§ **Document segment**:
-- start --

I created the subvolume /mnt/ssd/kvm-images and set +C on it. Then I
moved the VM image in there. So the attribute for the file was inherited
by the parent directory at creation time, yes.
>
> A second method is to do it manually by first creating the zero-length
> file using touch, then setting the NOCOW attribute using chattr +C, and
> only /then/ copying the content into it. However, this is a rather
> difficult for files created by other processes, so the directory
> inheritance method is generally recommended as the simplest method.
>
> So now the question is, the file has NOCOW set as recommended, but was
> it set before the file had content in it as required, or was NOCOW only
> set later, on the existing file with its existing content, thus in
> practice nullifying the effect of setting it at all?
>
> Meanwhile, the other significant factor here is the snapshotting. In
> VM- image-cases *WITHOUT* the NOCOW xattr properly set, heavy
> snapshotting of a filesystem with VM images is a known extreme
> worst-case of the worst- cases, with *EXTREMELY* bad behavior
> characteristics that don't scale well at all, such that attempting to
> work with that file will tie up the filesystem in huge knots such that
> very little forward progress can be made, period. We're talking days
> or even weeks to do what /should/ have taken a few minutes, due to the
> *SEVERE* scaling issues. They're working on the problem, but it's a
> tough one to solve and its scale only recently became apparent.
I do not have any snapshots of that specific kvm-images subvolume for
those reasons. There are some snapshots of other subvolumes (/ and
/home) but only a hand full dating back a few days.
>
> Actually, the current theory is that the recent changes to make defrag
> snapshot-aware may have triggered the severe scaling issues we're
> seeing now. Before that, the situation was bad, but apparently not
> horribly terribly broken to the point of not working at all, as it is
> now.
>
> But as I said, the previous recommendation has been to NOCOW the file
> to prevent the problem from ever appearing in the first place.
>
> Which you have apparently done and the problem is still there, except
> that we don't know yet whether you set NOCOW effectively, probably
> using the inheritance method, or not. If you set it effectively, then
> the problem is worse, MUCH worse, than thought, since the recommended
> workaround, doesn't workaround. But if you set it too late to be
> effective, then the problem is simply another instance of the already
> known issue.
So it seems I hit the worst case.
>
> As for how to manage the existing file, you seem to have figured that
> out already, below...
>
>>> PS: please reply-to-all, I'm not subscribed. Thanks.
>
> OK. I'm doing so here, but please remind in every reply.
>
> FWIW, I read and respond to the list as a newsgroup using gmane.org's
> list2news service and normally reply to the "newsgroup", which gets
> forwarded to the list. So I'm not actually using a mail client but a
> news client, and replying to both author and newsgroup/list isn't
> particularly easy, nor do I do it often, so reminding with every reply
> does help me remember.

-- end --

§ **Data rows**:

-- start --

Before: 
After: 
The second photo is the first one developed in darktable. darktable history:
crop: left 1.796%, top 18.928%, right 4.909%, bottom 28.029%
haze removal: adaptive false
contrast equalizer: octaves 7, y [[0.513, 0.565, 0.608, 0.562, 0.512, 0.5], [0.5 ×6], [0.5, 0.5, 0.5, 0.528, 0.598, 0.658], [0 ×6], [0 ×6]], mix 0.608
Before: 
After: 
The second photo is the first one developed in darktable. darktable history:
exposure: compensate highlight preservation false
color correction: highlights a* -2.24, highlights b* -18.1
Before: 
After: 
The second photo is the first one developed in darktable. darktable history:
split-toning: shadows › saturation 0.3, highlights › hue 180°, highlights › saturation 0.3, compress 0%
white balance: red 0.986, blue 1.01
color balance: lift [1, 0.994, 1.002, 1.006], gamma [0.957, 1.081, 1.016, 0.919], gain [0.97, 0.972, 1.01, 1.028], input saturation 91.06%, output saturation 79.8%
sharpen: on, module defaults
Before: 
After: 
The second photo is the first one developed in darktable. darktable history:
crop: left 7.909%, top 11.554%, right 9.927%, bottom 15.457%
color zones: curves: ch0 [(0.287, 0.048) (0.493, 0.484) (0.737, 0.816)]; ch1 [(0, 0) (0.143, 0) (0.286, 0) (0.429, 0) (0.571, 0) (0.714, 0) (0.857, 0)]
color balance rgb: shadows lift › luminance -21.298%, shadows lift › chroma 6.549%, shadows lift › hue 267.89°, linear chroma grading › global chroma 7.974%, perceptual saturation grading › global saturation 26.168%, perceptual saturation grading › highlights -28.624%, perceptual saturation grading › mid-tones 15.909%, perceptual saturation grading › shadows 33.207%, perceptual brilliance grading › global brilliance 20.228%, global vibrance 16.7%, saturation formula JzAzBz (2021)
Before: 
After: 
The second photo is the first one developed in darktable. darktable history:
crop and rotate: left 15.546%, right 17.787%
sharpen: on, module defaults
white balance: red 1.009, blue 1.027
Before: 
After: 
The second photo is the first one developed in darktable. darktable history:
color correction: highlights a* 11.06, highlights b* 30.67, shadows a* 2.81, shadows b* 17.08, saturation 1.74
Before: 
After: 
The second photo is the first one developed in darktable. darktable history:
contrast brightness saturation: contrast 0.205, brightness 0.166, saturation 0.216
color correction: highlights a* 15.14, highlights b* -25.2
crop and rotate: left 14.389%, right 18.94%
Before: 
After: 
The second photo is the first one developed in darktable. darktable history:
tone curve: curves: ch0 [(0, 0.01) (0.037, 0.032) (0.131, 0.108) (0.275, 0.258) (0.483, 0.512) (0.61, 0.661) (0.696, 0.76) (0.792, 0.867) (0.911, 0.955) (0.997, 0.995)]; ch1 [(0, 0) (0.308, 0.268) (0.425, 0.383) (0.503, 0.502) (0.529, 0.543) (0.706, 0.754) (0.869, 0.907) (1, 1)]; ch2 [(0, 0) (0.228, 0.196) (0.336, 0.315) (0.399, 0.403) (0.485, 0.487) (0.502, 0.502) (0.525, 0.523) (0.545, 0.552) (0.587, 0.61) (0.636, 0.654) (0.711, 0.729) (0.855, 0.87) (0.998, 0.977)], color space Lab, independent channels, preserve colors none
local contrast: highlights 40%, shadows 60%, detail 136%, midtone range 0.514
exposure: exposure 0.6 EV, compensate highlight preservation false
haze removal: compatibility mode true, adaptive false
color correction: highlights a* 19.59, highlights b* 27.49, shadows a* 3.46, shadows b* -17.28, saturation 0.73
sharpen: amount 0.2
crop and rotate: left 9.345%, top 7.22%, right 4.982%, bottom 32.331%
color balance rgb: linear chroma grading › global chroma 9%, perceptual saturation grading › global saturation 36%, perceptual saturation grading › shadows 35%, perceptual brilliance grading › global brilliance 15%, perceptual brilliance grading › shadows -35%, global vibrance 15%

-- end --

§ **Work to complete**:
a) Answer these questions from the NOCOW thread above:
(i) Which subvolume did the poster create and set +C on?
(ii) Which subvolumes have a few snapshots dating back a few days?
(iii) Which service does the replier use to read and respond to the list as a newsgroup?
b) Print the passage of the NOCOW thread that opens with the words containing "I do not have" and closes with "the first place.", with no changes.

§ **Solutions per task**:
a)
(i) /mnt/ssd/kvm-images
(ii) / and /home
(iii) gmane.org's list2news service

b)
I do not have any snapshots of that specific kvm-images subvolume for
those reasons. There are some snapshots of other subvolumes (/ and
/home) but only a hand full dating back a few days.
>
> Actually, the current theory is that the recent changes to make defrag
> snapshot-aware may have triggered the severe scaling issues we're
> seeing now. Before that, the situation was bad, but apparently not
> horribly terribly broken to the point of not working at all, as it is
> now.
>
> But as I said, the previous recommendation has been to NOCOW the file
> to prevent the problem from ever appearing in the first place.